Sometimes combat is complicated by the fact that the heroes need to stop the villainous actions of their foes. It’s not enough to simply defeat the warriors in a cult. The heroes must also stop the zealots’ archdevil-summoning ritual! Or it might be that the heroes need to interrupt a wedding and make sure an evil mage doesn’t marry the heir to the throne. Despite combat, the mage forces the ceremony to continue! Objectives in this category have a timer associated with them. If the heroes don’t achieve the objective in a certain number of rounds, the conditions of the battle could well change. For instance, if the cultists summon the archdevil, defeating the devil suddenly becomes the heroes’ new objective!

Complete the Action

This encounter objective sees the characters charged with initiating an event, performing a ritual, and so forth. For instance, if the heroes are attempting to launch an airship while repelling a time raider boarding party, the encounter could be over the moment the heroes manage to activate the vessel and take off with just a few time raiders actually aboard.

Dramatic Finish

If the heroes are able to end a fight with a dramatic finish, the Director assigns each hero one or more of their remaining enemies, then asks that hero’s player to describe how the hero neutralizes that threat. The hero might deliver a killing blow, knock their foe out, or let the enemy flee with their tail between their legs (literally or figuratively). If the fight has more heroes than Director-controlled enemies, the Director can assign more than one hero to an enemy, then ask the players how their characters work together to bring that enemy down. After everyone gives a description, the battle ends.

Event Ending

If the Director calls the end of combat when a specific objective in an encounter is achieved, the event ending creates a big narrative finish. The Director can pick a narrative trigger for an event ending before an encounter begins, or can come up with one on the fly if that makes more sense.

Event endings can cover big scenarios such as the characters destroying a dam to unleash a river upon their enemies, or completing a ritual that causes all the demons they’ve been battling to be sent back to the Abyssal Wasteland, accompanied by visual details. For example, if the heroes are battling a necromancer who controls a horde of zombies, the undead might all crumble to dust when the necromancer is defeated. If the heroes destroy an eldritch machine sapping the land of its natural energy, the shockwave from the device’s destruction could vaporize the cultists attempting to protect it.

Fleeing Foes

If you’ve played a fantasy RPG before, odds are you’ve had an encounter where you didn’t chase down every last fleeing foe—and then one such foe grabbed another bunch of evil buddies and came back to ambush you. It takes only one experience like this to create players who promise, “No survivors. No mercy!” whenever foes break ranks. Chasing down every last foe can be fun once in a while, but it can easily turn a tactical encounter into a slog.

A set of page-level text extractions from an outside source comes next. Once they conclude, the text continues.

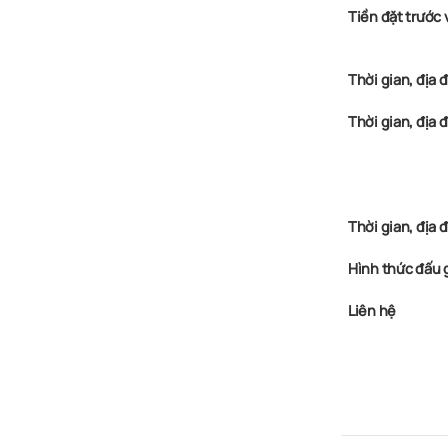
Tiền đặt trước 
Thời gian, địa
Thời gian, địa 
Thời gian, địa 
Hình thức đấu 
Liên hệ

Luckily, this is a heroic game. Although the Director can surprise the players with dramatic reveals and twisty-turny stories, “Gotcha!” moments that make players suspicious of every fleeing bandit shouldn’t be part of those stories. If a bandit is fleeing an encounter, they’re running away to rethink their life. If they’re going for help, the players should get some sense of that—for example, the bandit screaming at the top of their lungs for help as they run toward their leader’s tent. That way, the players can process what’s happening, and will understand that stopping that fleeing bandit is part of the challenge of the encounter.